Peter Uhlmann * Foto: Michael Pohl

PETER UHLMANN


23.8.1950, Leipzig,
bis 24.9.2018, Leipzig


Mit Peter Uhlmann ist ein DDR-Folkie der ersten Stunde von uns gegangen. 1976 hatte er die legendäre Band Folkländer mitgegründet, 1983 rief er die Tanz & Spring Band (TSB) ins Leben, zwei Jahre später folgte die Haus & Hof Kapelle (Peter und seine Frau Christine mit ihren beiden Söhnen Johannes und Andreas, die als Duo sowie Namensgeber der Band ULMAN in den Neunziger- und Nullerjahren für Furore sorgen sollten). Peter Uhlmann fotografierte und mischte in der Organisation der entstehenden Tanzhaus-Feste mit. Alle Uhlmänner waren auch in irgendeiner Weise bei Leipzig Morris aktiv – Christine und Peter waren anglophil. In den Achtzigern klagte Peter regelmäßig: „Ich möchte im Leben nur einmal nach England, ich komme ja auch zurück, aber einmal sollen sie mich fahren lassen.“ Die DDR ließ ihn nicht, aber nach deren Ende konnte sich die Familie den Wunsch erfüllen. Viele seiner Helden traf Peter persönlich, die Late Night Band und Blowzabella, Fairport Convention und die Albion Band, Richard Thompson und Martin Carthy. Von den Kinks kaufte er sich zügig im Westen alle frühen Aufnahmen auf CD. 1991 wurde in Rudolstadt das Tanz & Folkfest gegründet. Peter Uhlmann, just als Chemiker arbeitslos geworden, wurde erster Chef des Festivalbüros. Er war nicht nur für viele Musiker und Agenten der erste Ansprechpartner, sondern auch das organisatorische Zentrum innerhalb des Festivalteams. Zum Essen musste man ihn zwingen, Zigaretten und Jever reichten ihm, und so war es kein Wunder, dass 2009 der Körper streikte.
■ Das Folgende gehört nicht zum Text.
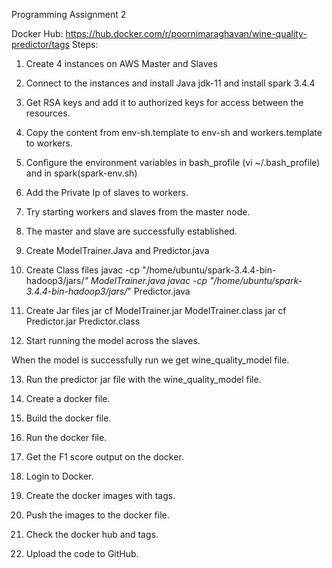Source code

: 
Programming Assignment 2

Docker Hub: https://hub.docker.com/r/poornimaraghavan/wine-quality-predictor/tags
Steps:
1.	Create 4 instances on AWS Master and Slaves
 
2.	Connect to the instances and install Java jdk-11 and install spark 3.4.4
 
3.	Get RSA keys and add it to authorized keys for access between the resources.
4.	Copy the content from env-sh.template to env-sh and workers.template to workers.
5.	Configure the environment variables in bash_profile (vi ~/.bash_profile) and in spark(spark-env.sh)
 
6.	Add the Private Ip of slaves to workers.
 
7.	Try starting workers and slaves from the master node.
 
8.	The master and slave are successfully established.
9.	Create ModelTrainer.Java and Predictor.java
10.	Create Class files
javac -cp "/home/ubuntu/spark-3.4.4-bin-hadoop3/jars/*"  ModelTrainer.java
javac -cp "/home/ubuntu/spark-3.4.4-bin-hadoop3/jars/*"  Predictor.java
 
 
11.	Create Jar files
jar cf ModelTrainer.jar  ModelTrainer.class
jar cf Predictor.jar  Predictor.class
 
 
12.	Start running the model across the slaves.
 
When the model is successfully run we get wine_quality_model file.
 
13.	Run the predictor jar file with the wine_quality_model file.
 
14.	Create a docker file.
 
15.	Build the docker file.
 
16.	Run the docker file.
 
17.	Get the F1 score output on the docker.
 
18.	Login to Docker.
19.	Create the docker images with tags.
 
 
20.	Push the images to the docker file.
 

21.	Check the docker hub and tags.
 
22.	Upload the code to GitHub.

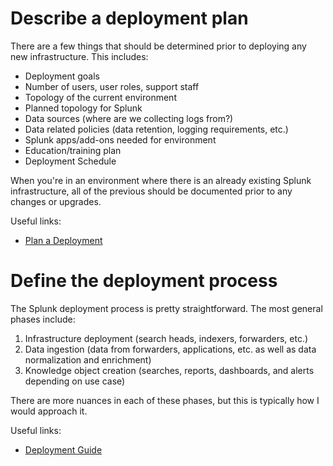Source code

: # Describe a deployment plan
There are a few things that should be determined prior to deploying any new infrastructure. This includes:

* Deployment goals
* Number of users, user roles, support staff
* Topology of the current environment
* Planned topology for Splunk
* Data sources (where are we collecting logs from?)
* Data related policies (data retention, logging requirements, etc.)
* Splunk apps/add-ons needed for environment
* Education/training plan
* Deployment Schedule

When you're in an environment where there is an already existing Splunk infrastructure, all of the previous should be documented prior to any changes or upgrades.

Useful links: 
* [Plan a Deployment](https://docs.splunk.com/Documentation/Splunk/latest/Updating/Planadeployment)

# Define the deployment process
The Splunk deployment process is pretty straightforward. The most general phases include:
1. Infrastructure deployment (search heads, indexers, forwarders, etc.)
2. Data ingestion (data from forwarders, applications, etc. as well as data normalization and enrichment)
3. Knowledge object creation (searches, reports, dashboards, and alerts depending on use case)

There are more nuances in each of these phases, but this is typically how I would approach it.

Useful links:
* [Deployment Guide](https://www.splunk.com/themes/splunk_com/img/assets/pdfs/education/SplunkDeploymentGuide2_1.pdf)
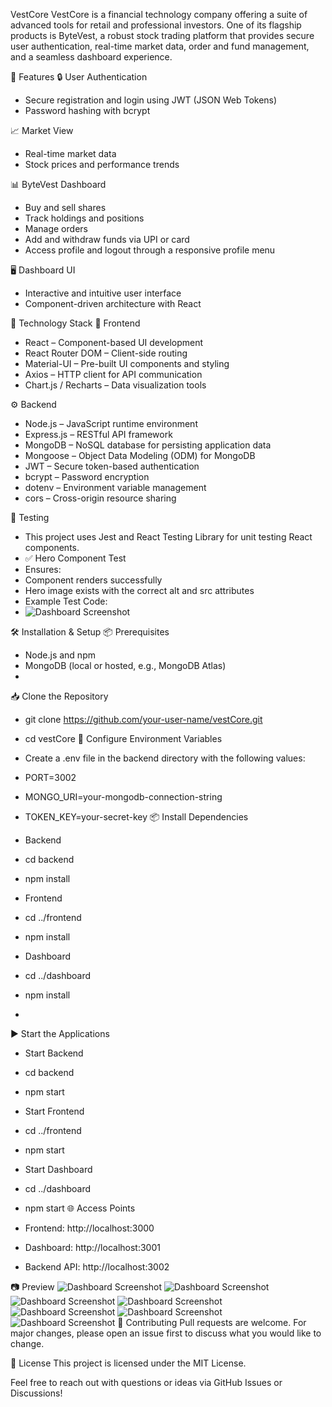 VestCore
VestCore is a financial technology company offering a suite of advanced tools for retail and professional investors. One of its flagship products is ByteVest, a robust stock trading platform that provides secure user authentication, real-time market data, order and fund management, and a seamless dashboard experience.

🚀 Features
🔒 User Authentication
- Secure registration and login using JWT (JSON Web Tokens)
- Password hashing with bcrypt

📈 Market View
- Real-time market data
- Stock prices and performance trends

📊 ByteVest Dashboard
- Buy and sell shares
- Track holdings and positions
- Manage orders
- Add and withdraw funds via UPI or card
- Access profile and logout through a responsive profile menu

🖥️ Dashboard UI
- Interactive and intuitive user interface
- Component-driven architecture with React

🧰 Technology Stack
🚀 Frontend
- React – Component-based UI development
- React Router DOM – Client-side routing
- Material-UI – Pre-built UI components and styling
- Axios – HTTP client for API communication
- Chart.js / Recharts – Data visualization tools

⚙️ Backend
- Node.js – JavaScript runtime environment
- Express.js – RESTful API framework
- MongoDB – NoSQL database for persisting application data
- Mongoose – Object Data Modeling (ODM) for MongoDB
- JWT – Secure token-based authentication
- bcrypt – Password encryption
- dotenv – Environment variable management
- cors – Cross-origin resource sharing
  
🧪 Testing
- This project uses Jest and React Testing Library for unit testing React components.
- ✅ Hero Component Test
- Ensures:
- Component renders successfully
- Hero image exists with the correct alt and src attributes
- Example Test Code:
- ![Dashboard Screenshot](images/testCode.png)
               
🛠️ Installation & Setup
📦 Prerequisites
- Node.js and npm
- MongoDB (local or hosted, e.g., MongoDB Atlas)
- 
📥 Clone the Repository
- git clone https://github.com/your-user-name/vestCore.git
- cd vestCore
🔐 Configure Environment Variables
- Create a .env file in the backend directory with the following values:
- PORT=3002
- MONGO_URI=your-mongodb-connection-string
- TOKEN_KEY=your-secret-key
📦 Install Dependencies
- Backend
- cd backend
- npm install

- Frontend
- cd ../frontend
- npm install

- Dashboard
- cd ../dashboard
- npm install
- 
▶️ Start the Applications
- Start Backend
- cd backend
- npm start

- Start Frontend
- cd ../frontend
- npm start

- Start Dashboard
- cd ../dashboard
- npm start
🌐 Access Points
- Frontend: http://localhost:3000

- Dashboard: http://localhost:3001

- Backend API: http://localhost:3002

📷 Preview
![Dashboard Screenshot](images/img1.png)
![Dashboard Screenshot](images/dashboard.png)
![Dashboard Screenshot](images/sensex.png)
![Dashboard Screenshot](images/img4.png)
![Dashboard Screenshot](images/buyWindow.png)
![Dashboard Screenshot](images/img6.png) ![Dashboard Screenshot](images/market.png)
🤝 Contributing
Pull requests are welcome. For major changes, please open an issue first to discuss what you would like to change.

📄 License
This project is licensed under the MIT License.

Feel free to reach out with questions or ideas via GitHub Issues or Discussions!

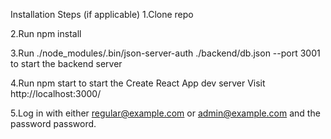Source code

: 
Installation Steps (if applicable)
1.Clone repo

2.Run npm install

3.Run ./node_modules/.bin/json-server-auth ./backend/db.json --port 3001 to start the backend server

4.Run npm start to start the Create React App dev server
Visit http://localhost:3000/

5.Log in with either regular@example.com or admin@example.com and the password password.
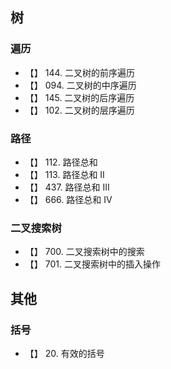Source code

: 



## 树

### 遍历

- 【】 144. 二叉树的前序遍历
- 【】 094. 二叉树的中序遍历
- 【】 145. 二叉树的后序遍历
- 【】 102. 二叉树的层序遍历

### 路径

- 【】 112. 路径总和 
- 【】 113. 路径总和 II
- 【】 437. 路径总和 III
- 【】 666. 路径总和 IV

### 二叉搜索树

- 【】 700. 二叉搜索树中的搜索
- 【】 701. 二叉搜索树中的插入操作

## 其他

### 括号

- 【】 20. 有效的括号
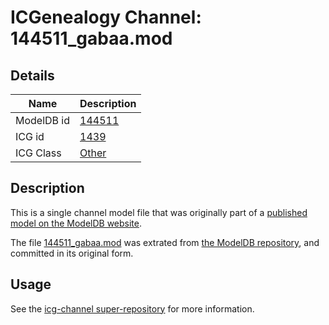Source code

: # ICGenealogy Channel: 144511\_gabaa.mod

## Details

Name | Description
---- | -----------
ModelDB id | [144511](http://senselab.med.yale.edu/ModelDB/ShowModel.cshtml?model=144511)
ICG id | [1439](http://icg.neurotheory.ox.ac.uk/channels/other/1439)
ICG Class | [Other](http://icg.neurotheory.ox.ac.uk/channels/other)

## Description

This is a single channel model file that was originally part of a [published model on the ModelDB website](http://senselab.med.yale.edu/mModelDB/ShowModel.cshtml?model=144511).

The file [144511\_gabaa.mod](144511_gabaa.mod) was extrated from [the ModelDB repository](http://senselab.med.yale.edu/ModelDB/ShowModel.cshtml?model=144511), and committed in its original form.

## Usage

See the [icg-channel super-repository](https://github.com/icgenealogy/icg-channels) for more information.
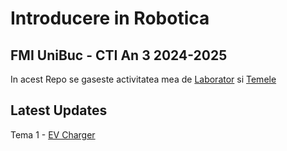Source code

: # Introducere in Robotica

## FMI UniBuc - CTI An 3 2024-2025

In acest Repo se gaseste activitatea mea de [Laborator](https://github.com/RoTak00/Robotica-FMI-24-25/tree/main/Lab)
si [Temele](https://github.com/RoTak00/Robotica-FMI-24-25/tree/main/Teme)

## Latest Updates

Tema 1 - [EV Charger](https://github.com/RoTak00/Robotica-FMI-24-25/tree/main/Teme/T1)
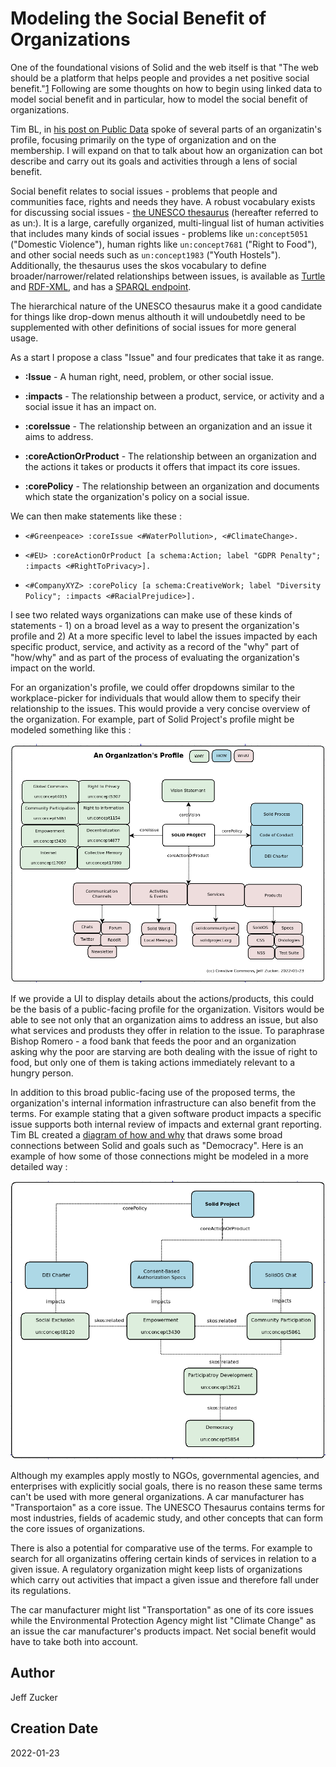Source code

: # Modeling the Social Benefit of Organizations

One of the foundational visions of Solid and the web itself is that "The web should be a platform that helps people and provides a net positive social benefit."[1](https://www.w3.org/2001/tag/doc/ethical-web-principles/) Following are some thoughts on how to begin using linked data to model social benefit and in particular, how to model the social benefit of organizations.  

Tim BL, in [his post on Public Data](https://solidos.solidcommunity.net/public/2021/BuildingSolidAppsUsingPublicData-V3.html) spoke of several parts of an organizatin's profile, focusing primarily on the type of organization and on the membership.  I will expand on that to talk about how an organization can bot describe and carry out its goals and activities through a lens of social benefit.

Social benefit relates to social issues - problems that people and communities face, rights and needs they have. A robust vocabulary exists for discussing social issues - [the UNESCO thesaurus](http://vocabularies.unesco.org/thesaurus) (hereafter referred to as un:).  It is a large, carefully organized, multi-lingual list of human activities that includes many kinds of social issues - problems like `un:concept5051` ("Domestic Violence"), human rights like `un:concept7681` ("Right to Food"), and other social needs such as `un:concept1983` ("Youth Hostels").  Additionally, the thesaurus uses the skos vocabulary to define broader/narrower/related relationships between issues, is available as [Turtle](http://vocabularies.unesco.org/exports/thesaurus/latest/unesco-thesaurus.ttl) and [RDF-XML](http://vocabularies.unesco.org/browser/rest/v1/thesaurus/data?format=application/rdf%2Bxml
), and has a [SPARQL endpoint](https://skos.um.es/sparql/).

The hierarchical nature of the UNESCO thesaurus make it a good candidate for things like drop-down menus althouth it will undoubetdly need to be supplemented with other definitions of social issues for more general usage.

As a start I propose a class "Issue" and four predicates that take it as range.

* **:Issue** - A human right, need, problem, or other social issue.

* **:impacts** - The relationship between a product, service, or activity and a social issue it has an impact on.

* **:coreIssue** - The relationship between an organization and an issue it aims to address.

* **:coreActionOrProduct** - The relationship between an organization and the actions it takes or products it offers that impact its core issues.

* **:corePolicy** - The relationship between an organization and documents which state the organization's policy on a social issue.

We can then make statements like these :

* `<#Greenpeace> :coreIssue <#WaterPollution>, <#ClimateChange>.`

* `<#EU> :coreActionOrProduct [a schema:Action; label "GDPR Penalty"; :impacts <#RightToPrivacy>].`

* `<#CompanyXYZ> :corePolicy [a schema:CreativeWork; label "Diversity Policy"; :impacts <#RacialPrejudice>].`

I see two related ways organizations can make use of these kinds of statements - 1) on a broad level as a way to present the organization's profile and 2) At a more specific level to label the issues impacted by each specific product, service, and activity as a record of the "why" part of "how/why" and as part of the process of evaluating the organization's impact on the world.

For an organization's profile, we could offer dropdowns similar to the workplace-picker for individuals that would allow them to specify their relationship to the issues.  This would provide a very concise overview of the organization.  For example, part of Solid Project's profile might be modeled something like this :

<img src="organization-profile.png" />

If we provide a UI to display details about the actions/products, this could be the basis of a public-facing profile for the organization.  Visitors would be able to see not only that an organization aims to address an issue, but also what services and produsts they offer in relation to the issue.  To paraphrase Bishop Romero  - a food bank that feeds the poor and an organization asking why the poor are starving are both dealing with the issue of right to food, but only one of them is taking actions immediately relevant to a hungry person.

In addition to this broad public-facing use of the proposed terms, the organization's internal information infrastructure can also benefit from the terms.  For example stating that a given software product impacts a specific issue supports both internal review of impacts and external grant reporting.  Tim BL created a [diagram of how and why](https://www.w3.org/DesignIssues/diagrams/solid/solid-how-why.svg) that draws some broad connections between Solid and goals such as "Democracy".  Here is an example of how some of those connections might be modeled in a more detailed way :

<img src="detailed-profile.png" />

Although my examples apply mostly to NGOs, governmental agencies, and enterprises with explicitly social goals, there is no reason these same terms can't be used with more general organizations.  A car manufacturer has "Transportaion" as a core issue.  The UNESCO Thesaurus contains terms for most industries, fields of academic study, and other concepts that can form the core issues of organizations.

There is also a potential for comparative use of the terms.  For example to search for all organizatins offering certain kinds of services in relation to a given issue.  A regulatory organization might keep lists of organizations which carry out activities that impact a given issue and therefore fall under its regulations.  

The car manufacturer might list "Transportation" as one of its core issues while the Environmental Protection Agency might list "Climate Change" as an issue the car manufacturer's products impact.  Net social benefit would have to take both into account.

## Author
Jeff Zucker

## Creation Date
2022-01-23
Peter trat kürzer, war aber weiterhin innerhalb des Festivals beispielsweise für die Straßenmusik zuständig. Noch zu seinem Geburtstag im August zeigte er sich guter Dinge; kurz danach ereilte ihn eine Herzinfektion, der er am 24. September erlag.

Bernhard Hanneken



Charles Aznavour * Foto: Mariusz Kubik, Wikipedia

CHARLES AZNAVOUR


22.5.1924, Paris, Frankreich,
bis 1.10.2018, Mouriès, Frankreich


Ein umgekehrter Scheinriese ist tot – je näher er einen kommen ließ, desto größer wurde er. Die Weltpresse hat ihn beerdigt, sein Heimatland Frankreich ebenso geehrt (geboren in Paris als Sohn armenischer Eltern) wie sein Herzensland Armenien, dessen weltweit bekanntester Botschafter er war. Von Kind an auf der Bühne, von Édith Piaf künstlerisch und menschlich ermannt, hatte „Asnovoice“ lange um Anerkennung der Kritiker zu kämpfen, wo er das Publikum längst umgarnt hatte. Wer einmal zwei Stunden durchflennend im Konzert bei ihm saß, weiß warum. Jung, stark, irritierbar, spätestens seit seinem achtzigsten Geburtstag „untouchable“, größter Weltstar des Chansons, unerbittlicher Arbeiter, diszipliniert, menschlich und selbstbewusst, perfekt im Auftritt und mit den dazugehörigen Mitteln ausgestattet. Bester Entertainer, fruchtbarster Melodist, Poet klassischer Faktur – der Mann, der das Leben der letzten siebzig Jahre in Geschichten goss. Unzählige Geschichten, unsere Geschichten, zeitlose Geschichten, gesungene Geschichten – mögen sie lange klingen, wo er sie selbst nicht mehr zum Klingen bringt.

Gerd Heger



JERRY GONZÁLEZ


5.6.1949, New York, USA,
bis 1.10. 2018, Madrid, Spanien


Der New Yorker mit puerto-ricanischen Wurzeln war gleichermaßen versiert als Trompeter und Conguero. Er spielte unter anderem mit Dizzy Gillespie, Eddie Palmieri und Tito Puente. Bekannt wurde er aber mit seiner Fort Apache Band, die auf originelle Art Jazz und afrokaribische Traditionen fusionierte und in der sein Bruder Andy den Bass bediente. Vor achtzehn Jahren, als George W. Bush die Präsidentschaftswahl gewann, übersiedelte Jerry González nach Madrid, wo er unter anderem die Piratas del Flamenco gründete. Er starb an einer Rauchvergiftung, nachdem in seiner Wohnung ein Brand ausgebrochen war.

Wolfgang König



Ingo Insterburg * Foto: Disuna, Wikipedia

INGO INSTERBURG


6.4.1934, Insterburg, Ostpreußen,
bis 27.10.2018, Berlin


In Zeiten, als man bei nahezu jeglicher künstlerischen Tätigkeit nach der gesellschaftspolitischen Relevanz fragte und der Begriff Unterhaltung beinahe ein Schimpfwort war, gründete Ingo Insterburg seine Spaßcombo Insterburg & Co. und wurde Wegbereiter für eine ganze Generation von Musikanten, deren Credo es war, ihr Publikum zum Lachen zu bringen und gute Laune zu verbreiten. Den einen oder anderen durchaus ernst gemeinten Denkanstoß gab’s gratis dazu. In den Medien wurden die Insterburger unsinnigerweise als Blödelbarden bezeichnet. Er selbst sah sich als Musik-Komödiant. Der Multiinstrumentalist spielte Gitarre, Geige, Querflöte und Saxofon. Überdies entlockte er selbstgebastelten Instrumenten die skurrilsten Klänge. Er malte und zeichnete, schrieb Romane und Gedichte und betätigte sich als Schauspieler. Der überzeugte Vegetarier, Nichtraucher, Antialkoholiker und Marathonläufer verlor den Kampf gegen ein bösartiges Krebsleiden.